Start of Records for the exercise

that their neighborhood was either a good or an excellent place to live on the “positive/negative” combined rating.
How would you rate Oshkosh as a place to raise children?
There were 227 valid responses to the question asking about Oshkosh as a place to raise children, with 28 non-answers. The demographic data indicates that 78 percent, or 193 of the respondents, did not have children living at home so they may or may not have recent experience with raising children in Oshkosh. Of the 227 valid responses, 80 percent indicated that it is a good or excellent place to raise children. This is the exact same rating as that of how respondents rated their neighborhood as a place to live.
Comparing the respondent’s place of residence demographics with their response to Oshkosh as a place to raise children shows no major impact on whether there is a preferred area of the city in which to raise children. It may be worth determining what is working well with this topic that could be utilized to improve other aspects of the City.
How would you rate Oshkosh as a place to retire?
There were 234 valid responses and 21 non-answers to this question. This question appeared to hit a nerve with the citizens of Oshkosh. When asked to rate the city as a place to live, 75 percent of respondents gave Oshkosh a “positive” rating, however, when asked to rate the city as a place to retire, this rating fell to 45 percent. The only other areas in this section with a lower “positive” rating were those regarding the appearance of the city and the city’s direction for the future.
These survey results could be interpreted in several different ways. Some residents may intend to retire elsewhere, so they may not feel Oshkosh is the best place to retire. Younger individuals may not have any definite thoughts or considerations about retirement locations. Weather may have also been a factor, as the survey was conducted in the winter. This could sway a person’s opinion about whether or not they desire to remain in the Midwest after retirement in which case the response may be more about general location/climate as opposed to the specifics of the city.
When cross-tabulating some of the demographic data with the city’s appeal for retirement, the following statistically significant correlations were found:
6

End of Records for the exercise

Output only a verbatim copy of the lines spanning from the line that contains "How would you rate Oshkosh as a place to retire?" to the end of the records above.

How would you rate Oshkosh as a place to retire?
There were 234 valid responses and 21 non-answers to this question. This question appeared to hit a nerve with the citizens of Oshkosh. When asked to rate the city as a place to live, 75 percent of respondents gave Oshkosh a “positive” rating, however, when asked to rate the city as a place to retire, this rating fell to 45 percent. The only other areas in this section with a lower “positive” rating were those regarding the appearance of the city and the city’s direction for the future.
These survey results could be interpreted in several different ways. Some residents may intend to retire elsewhere, so they may not feel Oshkosh is the best place to retire. Younger individuals may not have any definite thoughts or considerations about retirement locations. Weather may have also been a factor, as the survey was conducted in the winter. This could sway a person’s opinion about whether or not they desire to remain in the Midwest after retirement in which case the response may be more about general location/climate as opposed to the specifics of the city.
When cross-tabulating some of the demographic data with the city’s appeal for retirement, the following statistically significant correlations were found:
6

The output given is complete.